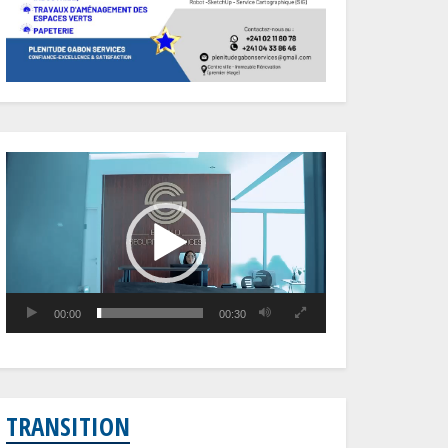
Lecteur
vidéo
00:00
00:30
TRANSITION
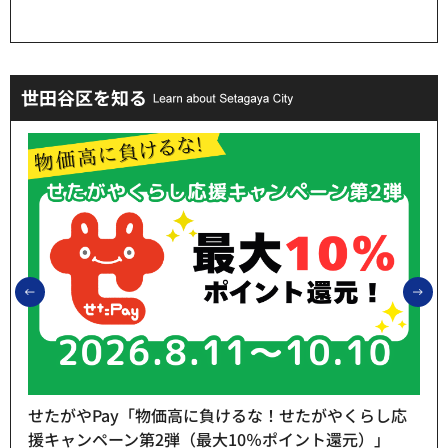
世田谷区を知る
前のスライドを表示
次
せたがやPay「物価高に負けるな！せたがやくらし応
援キャンペーン第2弾（最大10％ポイント還元）」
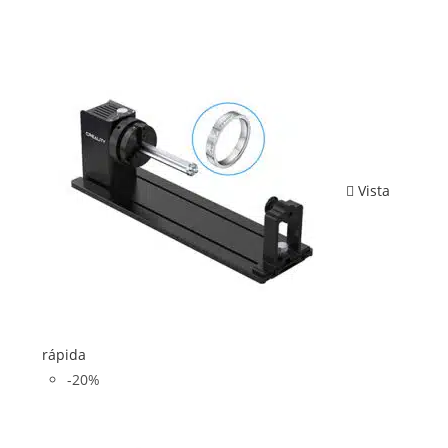
Vista
rápida
-20%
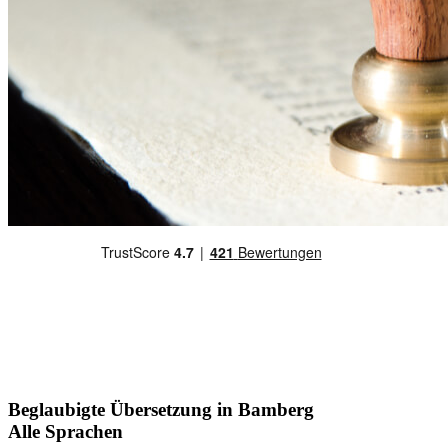
Beglaubigte Übersetzung in Bamberg
Alle Sprachen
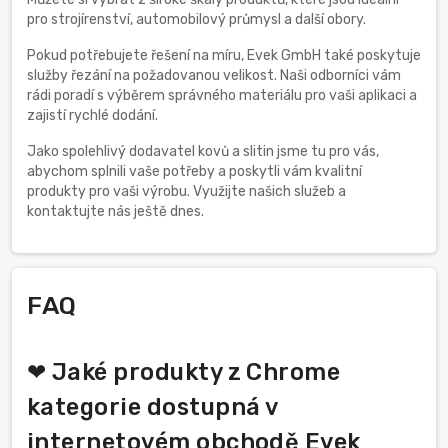
pro strojírenství, automobilový průmysl a další obory.
Pokud potřebujete řešení na míru, Evek GmbH také poskytuje
služby řezání na požadovanou velikost. Naši odborníci vám
rádi poradí s výběrem správného materiálu pro vaši aplikaci a
zajistí rychlé dodání.
Jako spolehlivý dodavatel kovů a slitin jsme tu pro vás,
abychom splnili vaše potřeby a poskytli vám kvalitní
produkty pro vaši výrobu. Využijte našich služeb a
kontaktujte nás ještě dnes.
FAQ
❤ Jaké produkty z Chrome
kategorie dostupná v
internetovém obchodě Evek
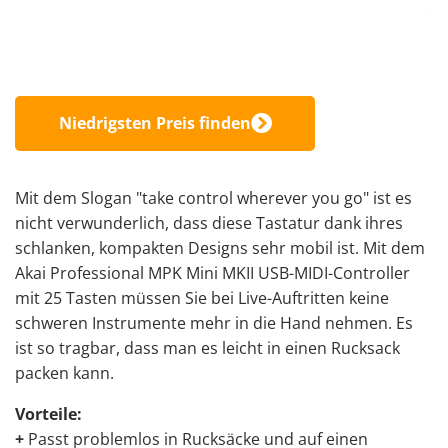
Niedrigsten Preis finden
Mit dem Slogan "take control wherever you go" ist es
nicht verwunderlich, dass diese Tastatur dank ihres
schlanken, kompakten Designs sehr mobil ist. Mit dem
Akai Professional MPK Mini MKII USB-MIDI-Controller
mit 25 Tasten müssen Sie bei Live-Auftritten keine
schweren Instrumente mehr in die Hand nehmen. Es
ist so tragbar, dass man es leicht in einen Rucksack
packen kann.
Vorteile:
+
Passt problemlos in Rucksäcke und auf einen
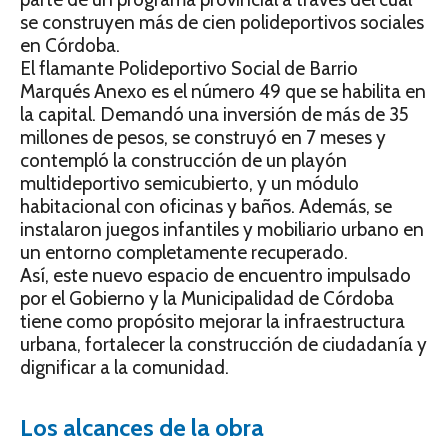
se construyen más de cien polideportivos sociales
en Córdoba.
El flamante Polideportivo Social de Barrio
Marqués Anexo es el número 49 que se habilita en
la capital. Demandó una inversión de más de 35
millones de pesos, se construyó en 7 meses y
contempló la construcción de un playón
multideportivo semicubierto, y un módulo
habitacional con oficinas y baños. Además, se
instalaron juegos infantiles y mobiliario urbano en
un entorno completamente recuperado.
Así, este nuevo espacio de encuentro impulsado
por el Gobierno y la Municipalidad de Córdoba
tiene como propósito mejorar la infraestructura
urbana, fortalecer la construcción de ciudadanía y
dignificar a la comunidad.
Los alcances de la obra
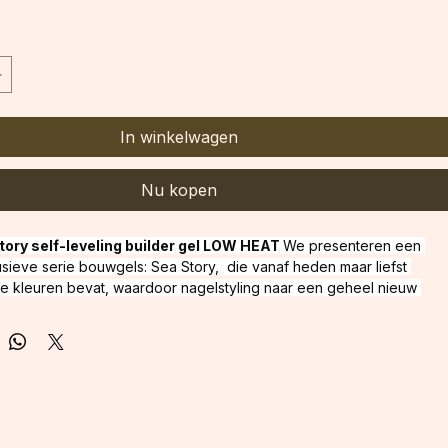
In winkelwagen
Nu kopen
ory self-leveling builder gel LOW HEAT 
We presenteren een 
sieve serie bouwgels: Sea Story,  die vanaf heden maar liefst 
de kleuren bevat, waardoor nagelstyling naar een geheel nieuw 
getild. Elke gel in deze serie is een unieke combinatie van hoge 
ongeëvenaarde glans, perfect voor verschillende technieken en 
 gels zijn perfect voor het opbouwen, verlengen en corrigeren van 
ij de medium dikke consistentie en zelfnivellerende formule zijn 
k aan te brengen, loopt de gel niet snel in de nagelriemen en 
rfect oppervlakte gegarandeerd.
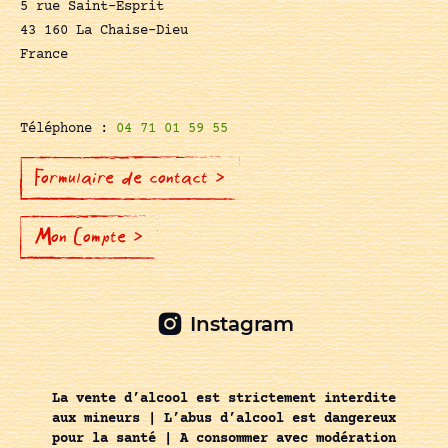
5 rue Saint-Esprit
43 160 La Chaise-Dieu
France
Téléphone :
04 71 01 59 55
Formulaire de contact >
Mon Compte >
Instagram
La vente d’alcool est strictement interdite
aux mineurs | L’abus d’alcool est dangereux
pour la santé | A consommer avec modération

· · · · ·

How to complete this task:
Everything from the line containing "contempló la construcción de un playón" through the line containing "Así, este nuevo" in the material above should be retyped exactly, both ends included, and nothing more.

Written answer:
contempló la construcción de un playón
multideportivo semicubierto, y un módulo
habitacional con oficinas y baños. Además, se
instalaron juegos infantiles y mobiliario urbano en
un entorno completamente recuperado.
Así, este nuevo espacio de encuentro impulsado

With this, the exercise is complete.